__WHAT YOU HAVE TO DO__: Repeat exactly the lines of the records below, starting at the line containing "and engineers with a long" and ending at the line containing "Interested in a subscription?". Leave the pictures out.

[Data extracted from a collection]
----------------

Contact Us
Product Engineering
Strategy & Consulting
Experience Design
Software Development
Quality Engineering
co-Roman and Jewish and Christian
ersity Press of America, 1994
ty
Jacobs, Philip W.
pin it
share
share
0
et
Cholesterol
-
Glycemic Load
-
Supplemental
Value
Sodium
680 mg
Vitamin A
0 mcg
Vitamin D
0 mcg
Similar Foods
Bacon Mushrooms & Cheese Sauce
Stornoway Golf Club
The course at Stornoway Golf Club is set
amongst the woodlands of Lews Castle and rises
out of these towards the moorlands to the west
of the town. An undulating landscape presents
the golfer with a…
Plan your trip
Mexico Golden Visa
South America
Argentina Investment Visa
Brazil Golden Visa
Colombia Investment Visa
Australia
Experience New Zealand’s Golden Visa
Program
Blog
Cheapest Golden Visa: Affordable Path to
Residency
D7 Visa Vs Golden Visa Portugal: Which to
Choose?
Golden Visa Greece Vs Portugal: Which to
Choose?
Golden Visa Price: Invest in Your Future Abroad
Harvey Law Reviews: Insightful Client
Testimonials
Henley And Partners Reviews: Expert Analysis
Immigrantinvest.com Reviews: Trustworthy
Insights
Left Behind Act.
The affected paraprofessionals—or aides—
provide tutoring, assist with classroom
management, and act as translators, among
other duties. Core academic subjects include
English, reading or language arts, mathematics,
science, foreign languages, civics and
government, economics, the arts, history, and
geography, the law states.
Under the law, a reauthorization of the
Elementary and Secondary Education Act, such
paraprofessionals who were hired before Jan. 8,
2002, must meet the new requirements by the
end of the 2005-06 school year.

----------------

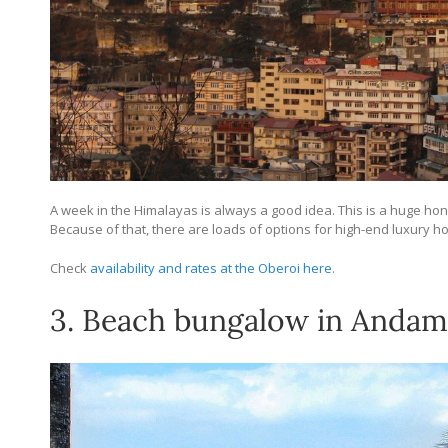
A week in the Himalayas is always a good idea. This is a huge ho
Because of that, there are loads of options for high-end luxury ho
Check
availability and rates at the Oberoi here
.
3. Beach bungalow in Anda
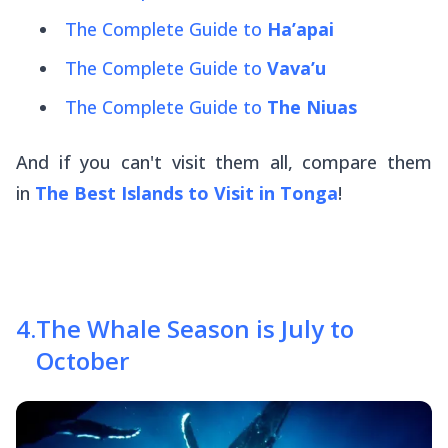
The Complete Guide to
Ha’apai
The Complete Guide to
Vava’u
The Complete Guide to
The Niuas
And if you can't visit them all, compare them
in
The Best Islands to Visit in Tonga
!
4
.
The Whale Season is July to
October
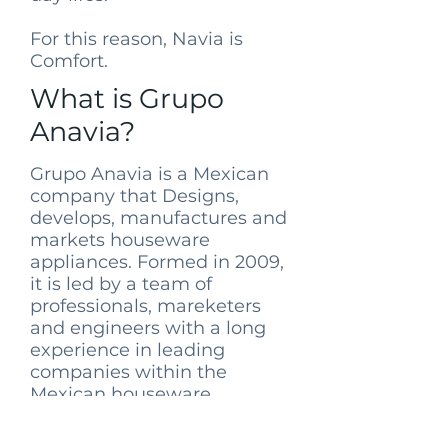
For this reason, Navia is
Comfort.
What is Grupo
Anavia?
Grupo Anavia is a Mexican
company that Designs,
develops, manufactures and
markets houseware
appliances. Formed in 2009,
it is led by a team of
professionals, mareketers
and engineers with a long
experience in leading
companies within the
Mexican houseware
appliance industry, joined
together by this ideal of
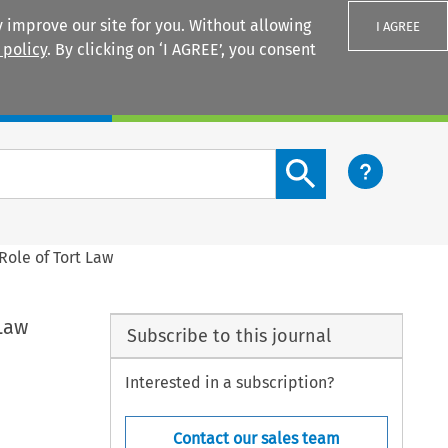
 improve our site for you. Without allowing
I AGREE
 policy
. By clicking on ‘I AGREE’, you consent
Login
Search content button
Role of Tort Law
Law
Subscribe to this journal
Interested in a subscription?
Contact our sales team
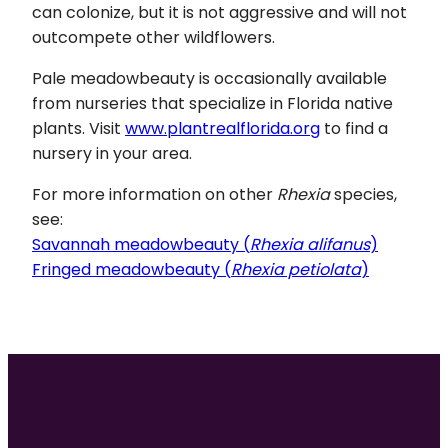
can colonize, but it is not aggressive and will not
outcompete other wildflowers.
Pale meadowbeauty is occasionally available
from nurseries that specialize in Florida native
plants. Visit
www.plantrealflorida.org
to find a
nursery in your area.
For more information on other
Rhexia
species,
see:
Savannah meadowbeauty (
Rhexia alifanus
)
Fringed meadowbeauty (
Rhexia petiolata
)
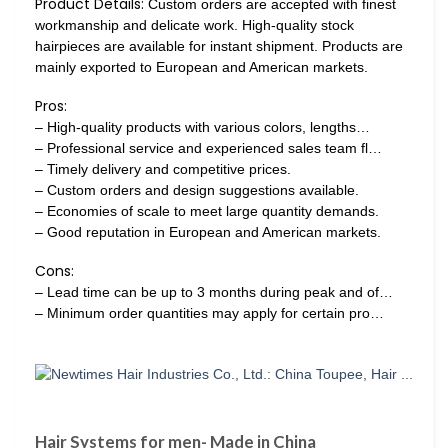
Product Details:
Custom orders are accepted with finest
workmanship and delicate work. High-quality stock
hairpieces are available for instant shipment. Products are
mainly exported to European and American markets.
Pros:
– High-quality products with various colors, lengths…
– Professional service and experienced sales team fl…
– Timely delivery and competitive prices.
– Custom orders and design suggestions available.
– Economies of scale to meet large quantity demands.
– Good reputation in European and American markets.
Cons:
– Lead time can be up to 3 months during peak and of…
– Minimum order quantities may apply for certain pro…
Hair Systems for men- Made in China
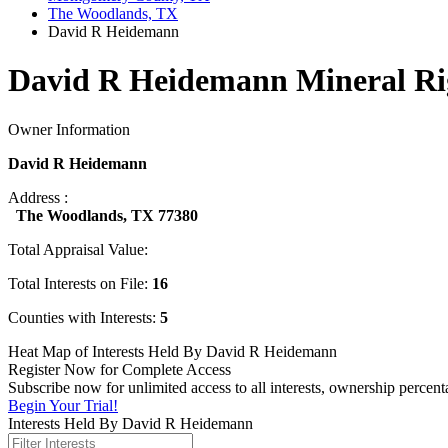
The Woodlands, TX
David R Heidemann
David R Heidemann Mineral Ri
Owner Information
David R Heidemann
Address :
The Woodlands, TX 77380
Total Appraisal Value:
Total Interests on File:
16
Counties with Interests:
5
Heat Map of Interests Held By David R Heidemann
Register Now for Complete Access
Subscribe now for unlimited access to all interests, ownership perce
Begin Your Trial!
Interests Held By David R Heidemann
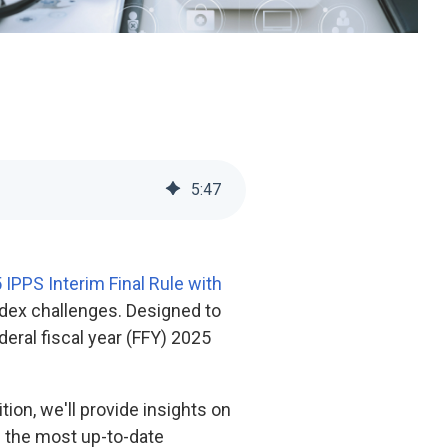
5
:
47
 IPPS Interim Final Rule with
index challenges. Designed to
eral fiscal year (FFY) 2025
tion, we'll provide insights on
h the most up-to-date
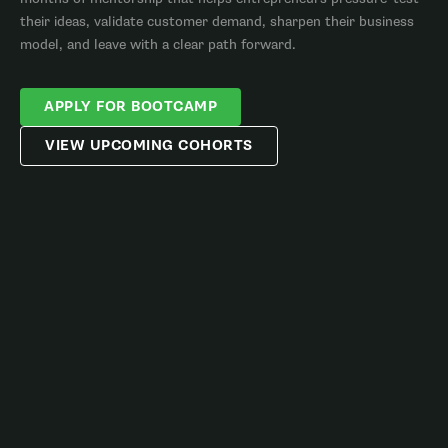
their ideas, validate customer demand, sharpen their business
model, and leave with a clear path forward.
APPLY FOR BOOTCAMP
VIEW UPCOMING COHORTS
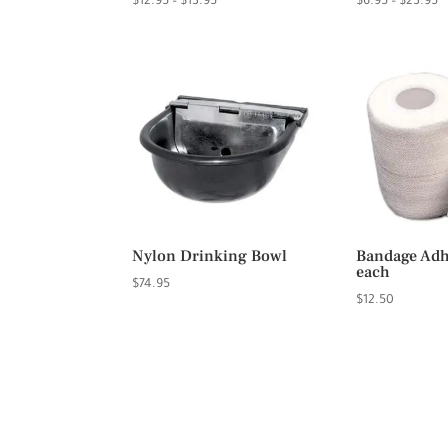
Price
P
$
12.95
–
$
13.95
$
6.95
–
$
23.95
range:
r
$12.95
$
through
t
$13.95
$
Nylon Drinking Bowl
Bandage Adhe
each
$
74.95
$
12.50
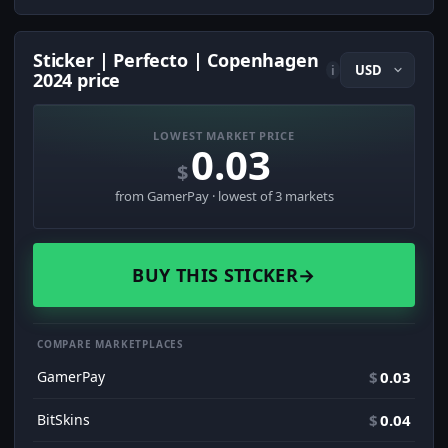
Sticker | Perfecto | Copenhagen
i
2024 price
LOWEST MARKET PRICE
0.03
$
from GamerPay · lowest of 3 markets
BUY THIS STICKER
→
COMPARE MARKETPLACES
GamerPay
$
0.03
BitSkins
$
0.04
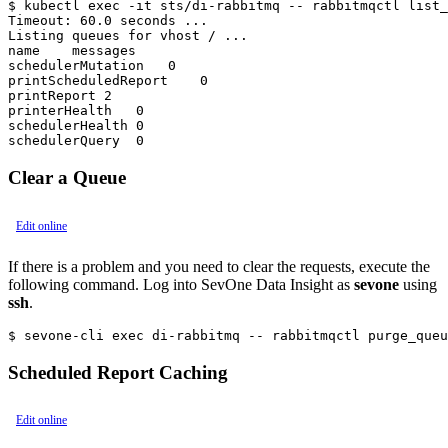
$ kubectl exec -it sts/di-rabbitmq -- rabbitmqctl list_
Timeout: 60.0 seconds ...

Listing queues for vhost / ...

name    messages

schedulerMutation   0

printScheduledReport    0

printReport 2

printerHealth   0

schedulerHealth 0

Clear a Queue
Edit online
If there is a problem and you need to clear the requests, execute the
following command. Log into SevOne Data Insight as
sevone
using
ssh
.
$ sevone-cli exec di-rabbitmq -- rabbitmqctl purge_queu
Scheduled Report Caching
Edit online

----------------

__ANSWER BOX__:
and engineers with a long
experience in leading
companies within the
Mexican houseware
appliance industry, joined
together by this ideal of
 improve our site for you. Without allowing
I AGREE
 policy
. By clicking on ‘I AGREE’, you consent
Login
Search content button
Role of Tort Law
Law
Subscribe to this journal
Interested in a subscription?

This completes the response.